You're doing it. You're a shark boxer. Wow. And my question is about something that I discovered when I moved to California that a lot of people do around here, which we don't do so much in Britain, which is psychotherapy, where people sit and talk, talk a lot about, you know, if you thought that that was a healthy thing, or if that was indulging one's manners?
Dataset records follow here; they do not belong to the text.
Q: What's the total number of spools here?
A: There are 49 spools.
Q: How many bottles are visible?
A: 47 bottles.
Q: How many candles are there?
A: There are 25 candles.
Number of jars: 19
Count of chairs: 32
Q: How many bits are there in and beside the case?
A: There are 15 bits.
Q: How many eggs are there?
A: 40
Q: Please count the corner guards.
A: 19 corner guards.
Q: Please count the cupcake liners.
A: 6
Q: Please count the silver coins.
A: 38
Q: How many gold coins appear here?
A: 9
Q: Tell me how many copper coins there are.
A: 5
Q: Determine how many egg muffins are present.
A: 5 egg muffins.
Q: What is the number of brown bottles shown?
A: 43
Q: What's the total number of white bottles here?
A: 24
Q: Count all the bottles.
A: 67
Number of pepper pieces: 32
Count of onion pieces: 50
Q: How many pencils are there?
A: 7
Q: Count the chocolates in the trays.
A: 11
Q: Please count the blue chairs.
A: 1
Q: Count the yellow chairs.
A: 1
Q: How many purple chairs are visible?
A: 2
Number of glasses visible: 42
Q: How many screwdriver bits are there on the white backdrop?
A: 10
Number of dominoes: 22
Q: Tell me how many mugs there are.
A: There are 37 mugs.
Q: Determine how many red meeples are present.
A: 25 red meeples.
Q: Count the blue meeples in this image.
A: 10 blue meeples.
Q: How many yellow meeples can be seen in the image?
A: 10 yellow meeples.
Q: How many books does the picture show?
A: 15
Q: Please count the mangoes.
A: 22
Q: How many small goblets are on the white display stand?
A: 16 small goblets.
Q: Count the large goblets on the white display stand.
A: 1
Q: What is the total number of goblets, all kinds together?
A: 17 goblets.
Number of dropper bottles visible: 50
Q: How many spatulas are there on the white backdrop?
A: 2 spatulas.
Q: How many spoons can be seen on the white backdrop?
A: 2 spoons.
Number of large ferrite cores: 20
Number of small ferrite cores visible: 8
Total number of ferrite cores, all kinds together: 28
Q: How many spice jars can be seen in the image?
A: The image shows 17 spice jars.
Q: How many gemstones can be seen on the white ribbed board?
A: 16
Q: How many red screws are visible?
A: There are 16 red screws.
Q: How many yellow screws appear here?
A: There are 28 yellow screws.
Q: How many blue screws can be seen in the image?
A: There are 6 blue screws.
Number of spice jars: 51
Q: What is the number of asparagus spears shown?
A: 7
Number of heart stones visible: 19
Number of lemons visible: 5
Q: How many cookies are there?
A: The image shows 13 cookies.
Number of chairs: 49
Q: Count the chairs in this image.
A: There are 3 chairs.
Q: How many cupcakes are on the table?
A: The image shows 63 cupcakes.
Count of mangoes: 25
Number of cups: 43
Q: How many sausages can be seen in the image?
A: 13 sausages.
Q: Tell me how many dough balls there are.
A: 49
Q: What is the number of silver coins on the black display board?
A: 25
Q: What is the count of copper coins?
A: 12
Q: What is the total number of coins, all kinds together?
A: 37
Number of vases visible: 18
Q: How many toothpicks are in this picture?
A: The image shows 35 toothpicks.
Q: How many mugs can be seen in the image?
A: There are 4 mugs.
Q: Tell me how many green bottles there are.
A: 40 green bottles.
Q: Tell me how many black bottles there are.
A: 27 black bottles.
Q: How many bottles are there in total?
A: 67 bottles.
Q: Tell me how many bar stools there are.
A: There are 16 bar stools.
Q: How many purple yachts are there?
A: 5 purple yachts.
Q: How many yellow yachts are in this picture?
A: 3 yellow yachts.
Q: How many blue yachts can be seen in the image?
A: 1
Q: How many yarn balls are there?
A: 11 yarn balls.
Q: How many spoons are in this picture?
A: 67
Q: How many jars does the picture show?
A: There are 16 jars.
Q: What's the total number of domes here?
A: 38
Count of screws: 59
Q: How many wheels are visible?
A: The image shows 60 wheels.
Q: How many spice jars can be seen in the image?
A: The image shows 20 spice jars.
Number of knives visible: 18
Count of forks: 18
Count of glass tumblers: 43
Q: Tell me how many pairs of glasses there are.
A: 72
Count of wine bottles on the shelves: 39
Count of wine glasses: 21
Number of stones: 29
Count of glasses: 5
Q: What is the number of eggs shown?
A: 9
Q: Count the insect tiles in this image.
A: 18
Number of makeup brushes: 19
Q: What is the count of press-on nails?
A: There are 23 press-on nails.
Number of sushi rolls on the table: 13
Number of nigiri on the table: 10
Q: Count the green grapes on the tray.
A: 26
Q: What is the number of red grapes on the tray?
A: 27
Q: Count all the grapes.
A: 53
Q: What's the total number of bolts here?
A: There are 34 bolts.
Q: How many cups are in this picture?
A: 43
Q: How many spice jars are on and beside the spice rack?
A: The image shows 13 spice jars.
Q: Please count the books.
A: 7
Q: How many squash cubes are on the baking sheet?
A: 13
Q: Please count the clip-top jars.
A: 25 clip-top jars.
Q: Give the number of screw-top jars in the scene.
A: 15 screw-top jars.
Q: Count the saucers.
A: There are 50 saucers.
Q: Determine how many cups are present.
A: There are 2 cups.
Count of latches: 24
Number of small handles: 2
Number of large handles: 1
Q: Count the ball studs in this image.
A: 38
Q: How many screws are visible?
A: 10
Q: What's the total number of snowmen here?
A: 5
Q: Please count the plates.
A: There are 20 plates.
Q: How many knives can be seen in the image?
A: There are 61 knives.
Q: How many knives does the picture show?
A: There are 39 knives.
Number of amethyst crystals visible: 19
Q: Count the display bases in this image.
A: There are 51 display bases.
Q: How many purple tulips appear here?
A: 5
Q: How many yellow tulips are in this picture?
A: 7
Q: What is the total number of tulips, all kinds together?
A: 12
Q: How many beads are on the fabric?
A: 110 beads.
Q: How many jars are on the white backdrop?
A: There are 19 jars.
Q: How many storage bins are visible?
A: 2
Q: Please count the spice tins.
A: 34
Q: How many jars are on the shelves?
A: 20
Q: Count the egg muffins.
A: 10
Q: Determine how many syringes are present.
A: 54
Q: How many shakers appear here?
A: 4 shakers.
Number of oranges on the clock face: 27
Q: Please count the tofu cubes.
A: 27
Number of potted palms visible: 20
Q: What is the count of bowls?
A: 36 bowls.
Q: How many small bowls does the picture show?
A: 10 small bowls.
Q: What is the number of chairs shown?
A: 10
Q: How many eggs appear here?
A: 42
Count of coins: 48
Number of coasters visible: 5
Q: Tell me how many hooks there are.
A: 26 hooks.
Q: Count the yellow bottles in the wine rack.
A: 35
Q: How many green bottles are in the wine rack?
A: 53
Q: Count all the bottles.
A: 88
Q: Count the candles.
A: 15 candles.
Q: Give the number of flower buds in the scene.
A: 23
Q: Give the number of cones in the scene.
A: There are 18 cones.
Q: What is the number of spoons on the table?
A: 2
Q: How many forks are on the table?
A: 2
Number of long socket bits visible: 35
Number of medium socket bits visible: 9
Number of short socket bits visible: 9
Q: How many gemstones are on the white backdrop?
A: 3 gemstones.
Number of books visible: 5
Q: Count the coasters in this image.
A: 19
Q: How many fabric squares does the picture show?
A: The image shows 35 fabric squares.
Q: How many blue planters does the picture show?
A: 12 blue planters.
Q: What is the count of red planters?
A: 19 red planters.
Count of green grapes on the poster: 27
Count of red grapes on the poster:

Well, that's an interesting question. Could you guys hear him? Yeah. Yeah, that's a very good question. Now, you know, I'm prejudiced because I just retired as a psychologist. I kind of asked the wrong guy. But I did tell Mel that I limit my doksan to 30 minutes max, because in doksan, a lot of stuff. I want to help people come back to just this, to being with just this.

[53:12]

I want to encourage them. So I don't want to get into talking too much about their movies because then they get all revved up and get caught by the movie. But there is a place for therapy. And often my You know, because I think there's definitely a place for that. Because often, people get discouraged by the negativity of their movies, and get just caught by them, and they need a therapist to help them, sort of, sit, practice asana, so they can just be here, and talk with a therapist, lover or something. That's cool stuff, I'm just not going to do that as a Zen teacher. Does that make sense to you?

[54:14]

I appreciate it. I guess that's the second question. Alright, thank you.